With Buildernet under active development, it's timely to review other approaches to encrypted mempools. This study considers both mempools that support programmability and those that aim to fully prevent order flow manipulation until inclusion in a block.
Notably, projects like Osmosis, which initially advocated for fully encrypted mempools, have begun relaxing that stance, gradually permitting specific forms of MEV extraction (e.g. the ProtoRev module – see appendix to FRP). Meanwhile, recent advances such as Ferveo and iterations on Batched Threshold Encryption (Usenix24, BEAT-MEV, and the Usenix24 follow-up) have begun addressing previous bottlenecks in decryption throughput.
Related Projects
This line of work aligns well with the Encrypted backruns direction, which can be seen as an initial step toward a programmable encrypted mempool designed for backrunning. As more foundational primitives are identified, we intend to publish accessible write-ups and release corresponding prototypes to support further development of MEV-aware encrypted mempools.
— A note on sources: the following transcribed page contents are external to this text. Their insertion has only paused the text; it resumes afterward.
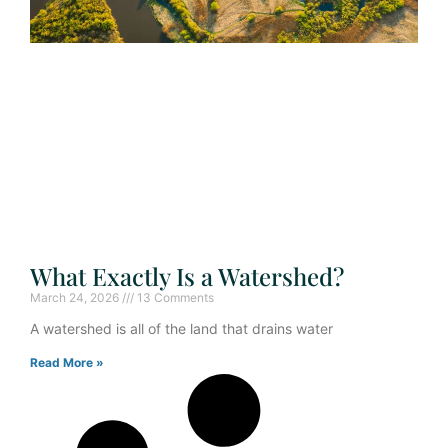
What Exactly Is a Watershed?
March 24, 2026
13 Comments
A watershed is all of the land that drains water
Read More »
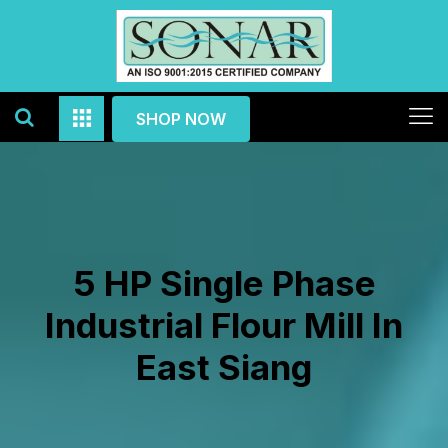
SHOP NOW
5 HP Single Phase
Industrial Flour Mill In
East Siang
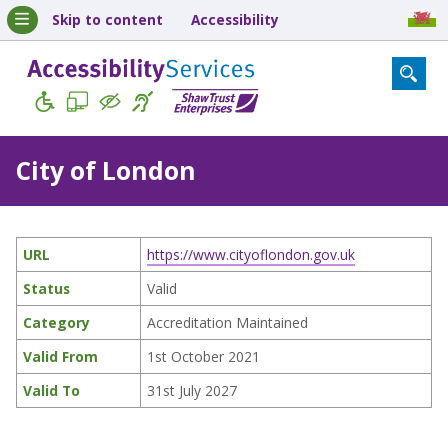
Skip to content
Accessibility
City of London
URL
https://www.cityoflondon.gov.uk
Status
Valid
Category
Accreditation Maintained
Valid From
1st October 2021
Valid To
31st July 2027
This effort also overlaps with our other efforts aimed at Removing Relays in the Block Building Pipeline, given their shared reliance on threshold cryptography and similar design constraints.
Questions
- How can state-of-the-art threshold encrypted mempools be adapted to support programmability?
- What is the minimal set of features required to enable MEV extraction in an encrypted mempool?
- What are the implications of eliminating relays in a network with encrypted mempools?